At its core, violent extremism and terrorism well from radicalization, which targets the mind. By destabilizing and displacing the mind, dismantling the mental structures that promote tolerance, communal peace and harmony, and rooting and relocating same in killer ideologies perpetrated by ideologues, terrorism induces deadly doubt and uncertainty even in the most sure-footed. This is how suicide bombers and other radi calised conscripts of terrorism are cored of their humanity before being fed to the fires of dangerous ideologies and forced to feed others. Women are especially victims. Brainwashed and deprived of options by a patriarchal world, women are often left to listen to and do whatever they are told. Women caught in the deadly vortex of terrorism have also been forced to traffic arms for terrorists as well as keep the mechanics of terrorism well-oiled.

In the face of such a devastating threat, what is the government doing? Do attempts by the government to de-radicalise and reintegrate terrorists into communities embrace women? Beyond embracing women, do they pay special attention to the needs of women affected by conflict which are more pressing than those of men, but are typically in danger of being subsumed by them in world diseased by its patriarchy and its unwillingness to confront it?

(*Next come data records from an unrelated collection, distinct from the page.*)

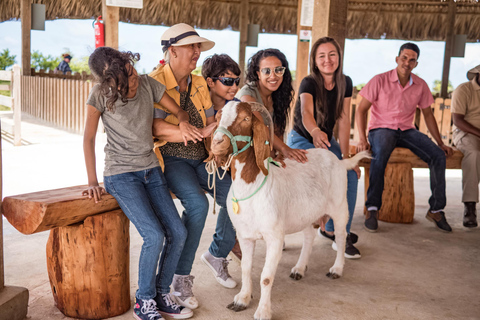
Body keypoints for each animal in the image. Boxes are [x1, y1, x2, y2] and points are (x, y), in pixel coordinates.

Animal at [211, 102, 372, 320]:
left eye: (245, 118)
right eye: (218, 116)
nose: (217, 141)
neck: (253, 185)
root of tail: (339, 161)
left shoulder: (275, 238)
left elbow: (266, 277)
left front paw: (263, 311)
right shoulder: (245, 236)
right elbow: (245, 268)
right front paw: (242, 300)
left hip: (339, 206)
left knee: (340, 235)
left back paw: (336, 269)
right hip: (307, 214)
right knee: (309, 236)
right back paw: (299, 269)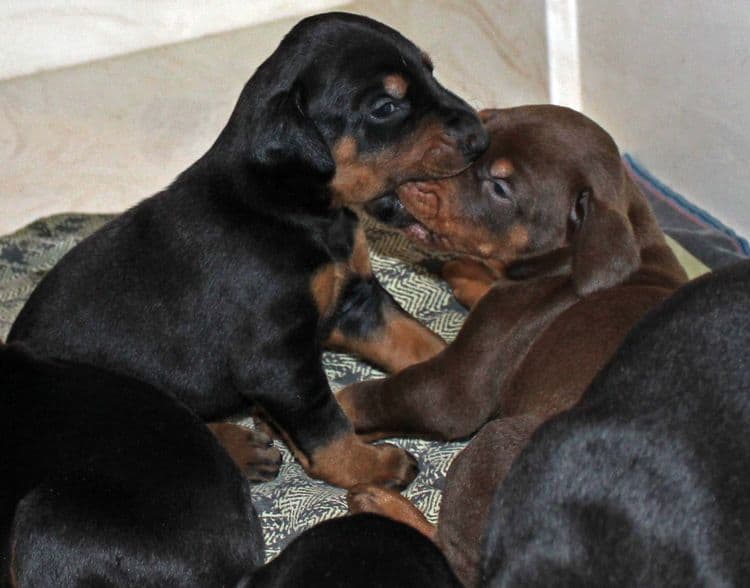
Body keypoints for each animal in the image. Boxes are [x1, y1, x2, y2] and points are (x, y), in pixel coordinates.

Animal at [5, 14, 488, 492]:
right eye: (385, 107)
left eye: (431, 71)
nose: (479, 136)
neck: (290, 206)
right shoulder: (276, 360)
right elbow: (325, 427)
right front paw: (371, 468)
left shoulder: (358, 302)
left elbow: (420, 340)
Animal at [338, 104, 692, 584]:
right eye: (484, 121)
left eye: (501, 187)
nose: (414, 171)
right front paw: (469, 273)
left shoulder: (457, 385)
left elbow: (379, 397)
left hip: (496, 443)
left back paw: (381, 504)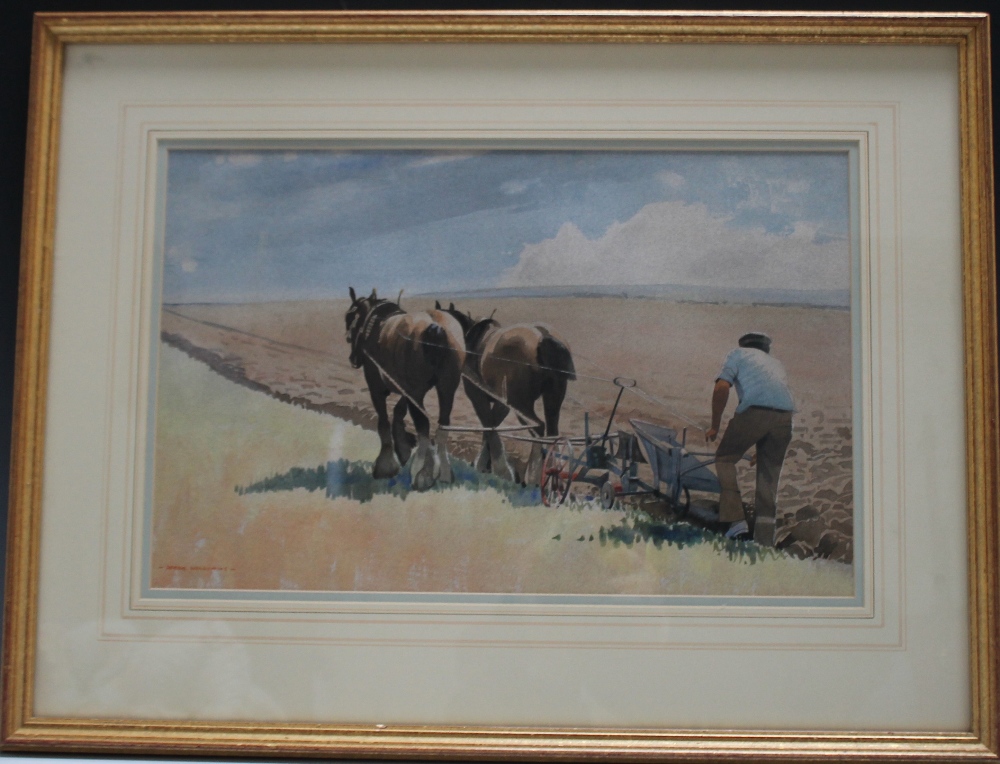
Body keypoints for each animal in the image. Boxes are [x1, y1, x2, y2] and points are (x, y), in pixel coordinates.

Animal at [346, 286, 466, 490]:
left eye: (350, 318)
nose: (353, 359)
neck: (375, 325)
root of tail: (436, 327)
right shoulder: (408, 389)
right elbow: (398, 411)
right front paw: (402, 448)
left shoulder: (377, 387)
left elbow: (384, 422)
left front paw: (386, 465)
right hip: (445, 389)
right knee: (442, 424)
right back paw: (443, 471)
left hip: (417, 392)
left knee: (423, 426)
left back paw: (422, 473)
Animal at [442, 300, 576, 484]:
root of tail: (542, 336)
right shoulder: (501, 403)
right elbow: (491, 426)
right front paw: (486, 465)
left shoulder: (477, 396)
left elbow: (489, 425)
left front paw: (496, 468)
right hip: (552, 398)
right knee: (552, 431)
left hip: (520, 403)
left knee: (538, 427)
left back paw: (533, 476)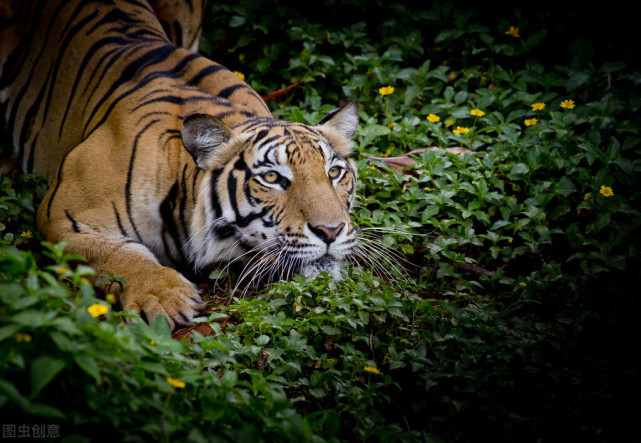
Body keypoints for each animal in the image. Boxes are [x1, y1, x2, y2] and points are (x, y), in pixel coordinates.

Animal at [0, 0, 358, 330]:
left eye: (334, 173)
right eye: (272, 177)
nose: (331, 231)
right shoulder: (62, 215)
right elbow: (116, 254)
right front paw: (163, 297)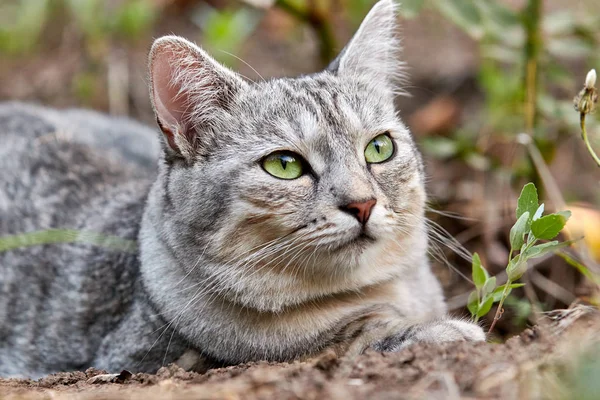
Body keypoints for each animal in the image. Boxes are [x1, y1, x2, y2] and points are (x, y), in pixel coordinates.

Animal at [0, 0, 482, 382]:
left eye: (379, 148)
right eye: (285, 165)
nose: (362, 203)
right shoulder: (153, 357)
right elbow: (349, 340)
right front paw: (437, 332)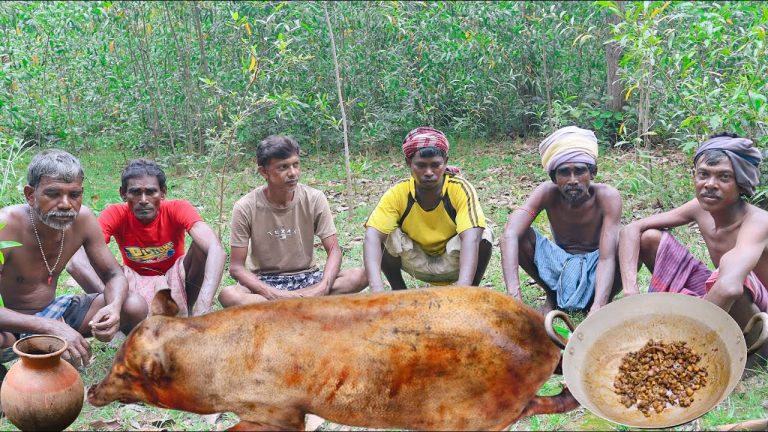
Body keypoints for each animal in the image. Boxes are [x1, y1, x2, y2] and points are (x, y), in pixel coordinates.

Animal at [88, 287, 578, 431]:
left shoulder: (276, 410)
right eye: (117, 362)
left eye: (126, 371)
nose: (92, 389)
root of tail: (545, 338)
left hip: (474, 416)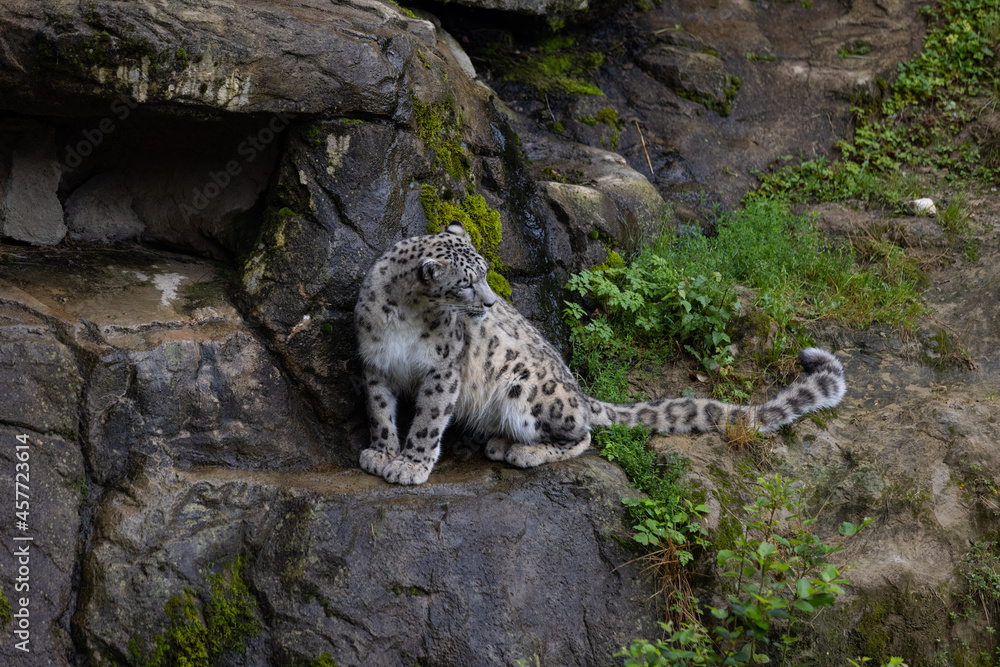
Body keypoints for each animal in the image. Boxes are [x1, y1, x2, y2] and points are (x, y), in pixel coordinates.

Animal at [354, 221, 846, 485]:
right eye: (465, 282)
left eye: (486, 272)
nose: (491, 302)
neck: (405, 316)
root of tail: (578, 390)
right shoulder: (374, 363)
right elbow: (379, 411)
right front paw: (380, 453)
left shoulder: (443, 369)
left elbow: (428, 418)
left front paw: (409, 465)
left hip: (528, 392)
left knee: (584, 433)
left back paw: (521, 451)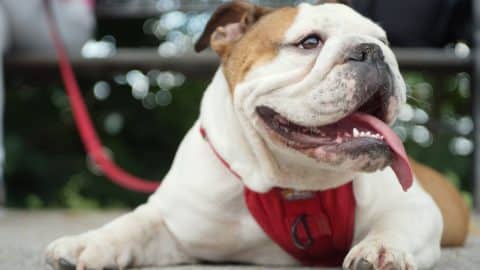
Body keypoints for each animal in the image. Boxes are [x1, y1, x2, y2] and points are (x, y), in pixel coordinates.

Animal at [46, 1, 468, 268]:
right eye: (309, 42)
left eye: (384, 40)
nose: (373, 51)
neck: (292, 184)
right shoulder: (174, 222)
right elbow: (132, 225)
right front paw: (88, 242)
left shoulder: (416, 208)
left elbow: (394, 225)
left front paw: (382, 249)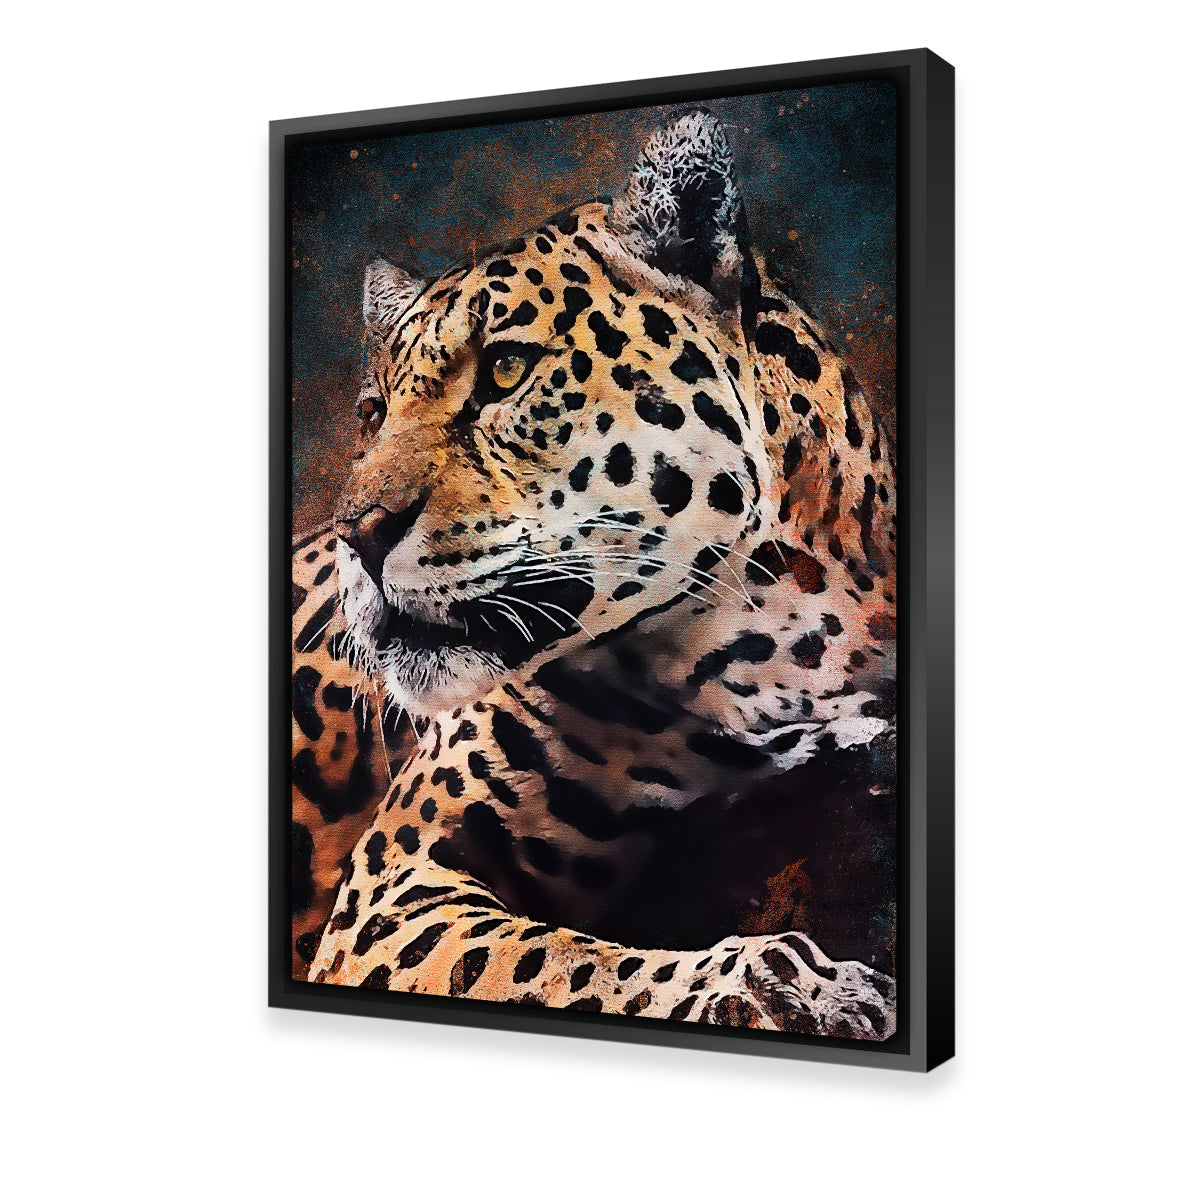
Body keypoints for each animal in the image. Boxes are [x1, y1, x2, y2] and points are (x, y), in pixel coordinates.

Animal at [290, 111, 898, 1038]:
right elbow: (559, 963)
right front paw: (779, 987)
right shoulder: (395, 881)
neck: (776, 656)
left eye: (506, 371)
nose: (358, 535)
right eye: (371, 413)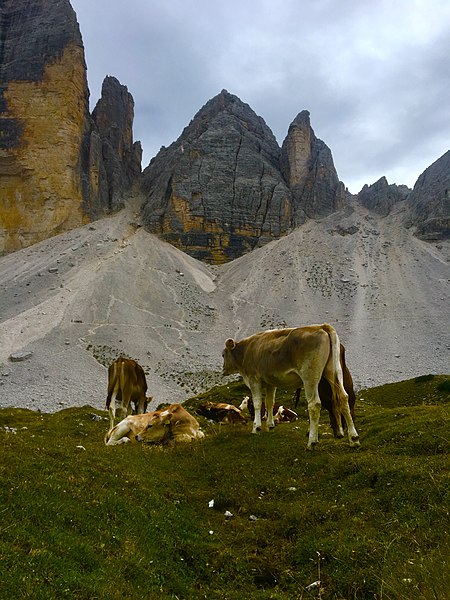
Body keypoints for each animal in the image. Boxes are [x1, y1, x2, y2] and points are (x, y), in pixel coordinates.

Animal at [221, 324, 358, 450]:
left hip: (310, 377)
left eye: (223, 355)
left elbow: (257, 404)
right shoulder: (271, 382)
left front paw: (256, 427)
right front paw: (270, 425)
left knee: (314, 404)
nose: (223, 370)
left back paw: (312, 442)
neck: (246, 351)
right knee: (344, 398)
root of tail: (321, 326)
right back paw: (354, 439)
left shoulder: (254, 380)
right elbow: (270, 402)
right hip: (334, 372)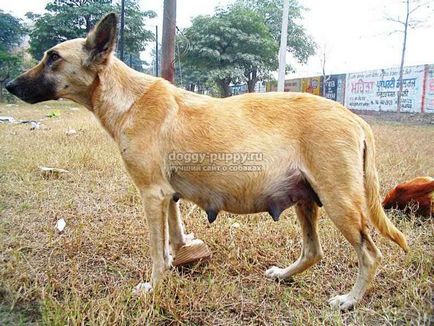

Nigeria is a country sorely in need of comfort, the kind of comfort that can only come from courage – the courage of its leaders to finally and forcefully confront those responsible for the immeasurable suffering of its people, especially those in the rural areas who have suffered incalculably.

This need cannot and must not be corralled by the grim calculus of political expediency. Nigerians deserve to feel safe everywhere in their country. Anything less than this is a failure for the government.